Вот теперь девочка откликнулась, мои слова смогли дойти по назначению. Она внимательно вгляделась в мои глаза, словно эдакий детектор лжи, проверяя на искренность.
— Я республиканка, Кошак. И ты должен знать, что именно я от тебя хочу. Всегда. Ну а раз ты сболтнул лишнего, думаю, будет правильно заставить тебя немного поработать языком во благо. Как считаешь?
— Заставить? Да я готов тебя вылизывать с головы до ног, кошка, — вздохнул я с облегчением. Раз не провоцирует, требуя довести недосказанную мысль до логического конца, значит, не всё ещё потеряно. — Но ты не сердишься?

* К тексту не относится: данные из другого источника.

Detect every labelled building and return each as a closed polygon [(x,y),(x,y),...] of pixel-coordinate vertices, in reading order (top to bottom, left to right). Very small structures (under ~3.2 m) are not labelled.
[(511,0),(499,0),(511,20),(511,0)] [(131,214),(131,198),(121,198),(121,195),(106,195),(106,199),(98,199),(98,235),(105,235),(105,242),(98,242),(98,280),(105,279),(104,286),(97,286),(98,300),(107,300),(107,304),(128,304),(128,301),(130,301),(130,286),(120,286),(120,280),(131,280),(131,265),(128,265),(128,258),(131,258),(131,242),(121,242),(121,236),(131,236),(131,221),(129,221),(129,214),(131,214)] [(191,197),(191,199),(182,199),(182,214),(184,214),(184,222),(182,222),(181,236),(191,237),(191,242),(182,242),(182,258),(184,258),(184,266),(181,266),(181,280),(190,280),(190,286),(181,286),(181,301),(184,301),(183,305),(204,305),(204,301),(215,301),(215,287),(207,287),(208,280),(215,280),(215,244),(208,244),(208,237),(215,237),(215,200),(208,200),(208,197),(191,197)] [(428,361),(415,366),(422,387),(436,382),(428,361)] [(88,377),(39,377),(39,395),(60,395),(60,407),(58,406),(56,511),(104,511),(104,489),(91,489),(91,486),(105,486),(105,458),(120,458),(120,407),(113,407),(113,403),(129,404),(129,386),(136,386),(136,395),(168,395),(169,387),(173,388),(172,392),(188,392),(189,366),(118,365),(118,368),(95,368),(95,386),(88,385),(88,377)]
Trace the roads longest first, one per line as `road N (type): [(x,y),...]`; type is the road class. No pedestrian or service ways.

— На что? Назвать непорочной девой республиканку, валькирию, Высшую, которая только своих семерых мужиков прошла… Это что угодно, но только не оскорбление. Возможно, насмешка… И ею ты запросто мог бы меня обидеть. Но я тебя слишком сильно люблю, чтобы обижаться по мелочи. Особенно после того, как ты залижешь мою сердечную рану… Ты, кстати, давай уже, не томи, начинай.
И я начал. Встал, ссаживая с колен эту рыжую кошку, усадил её в опустевшее кресло, приник губами к мочке уха, потом на очереди была шейка, потом грудь, к которой я получил доступ, предварительно расстегнув застёжку комбинезона. На этом месте Валери реально зашипела.